Start of PAGE EXTRACT

# DC's Drift: 2006 TRG drivers for #64.



## 05GTO (Oct 6, 2004)

*DC's Drift: 2006 TRG drivers for #64.* 
FRIDAY 23RD DECEMBER 2005 
Crash.Net exclusive by DC Williams








The Racers Group will announce within the next two weeks that Paul Edwards and Kelly Collins will occupy the team's Pontiac-backed #64 GTO.R seats for the 2006 Rolex Series season, according to sources very close to the situation.

Edwards and Collins will be joined for the Rolex 24 by Edwards' occasional 2005-season team-mate Jan Magnussen along with Andy Pilgrim.

Pilgrim most recently raced a Cadillac in the SCCA GT World Challenge Driver's Cup, scoring eight top-five finishes on the way to a first-place points finish in 2005. Pilgrim has two Rolex 24 at Daytona winner’s watches: one earned in 2002 winning American GT class in the #09 Spirit of Daytona Corvette and in 2004 with Feeds The Need Racing’s #54 Pontiac-Doran DP.

One-time F1 driver Magnussen, named Danish Racing Driver of the Year 2005 by the Danish Racing Federation, has scored numerous wins in a plethora of car classes on two different continents since the Dane started racing, including three 2005 Rolex Series GT victories in the Pontiac GTO.R he shared with Edwards. Among Magnussen's victories are Corvette works wins at Le Mans and Petit Le Mans.

With his 2005 driving partner, Edwards won at Watkins Glen [round 2], Phoenix and Mexico City in his Pontiac GTO.R. He also competed in British Formula Palmer Audi Winter Series, Formula Opel Winter Series, British Formula Three Series and British Formula Ford Championship.

Once a Corvette works driver [1999, 2000, 2001, 2002], Collins has posted over a dozen major series' race victories spanning a number of sportscar series and car types since joining the professional ranks in 1990. In 2002 Collins raced to a Rolex 24 podium finish with Pilgrim, Dale Earnhardt and Dale Earnhardt, Jr. After bumping around teams and classes for the last couple of years, Collins has found a home with old friend Buckler.


----------

End of PAGE EXTRACT
Start of DATA EXTRACT

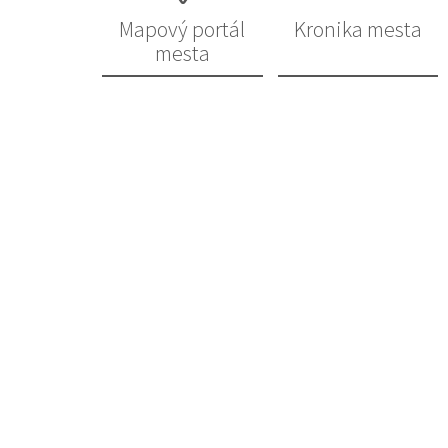
Mapový portál
Kronika mesta
mesta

End of DATA EXTRACT

Reproduce word for word the passage of the article on the 2006 TRG drivers that runs from "One-time F1 driver" up to and including "Petit Le Mans.".

One-time F1 driver Magnussen, named Danish Racing Driver of the Year 2005 by the Danish Racing Federation, has scored numerous wins in a plethora of car classes on two different continents since the Dane started racing, including three 2005 Rolex Series GT victories in the Pontiac GTO.R he shared with Edwards. Among Magnussen's victories are Corvette works wins at Le Mans and Petit Le Mans.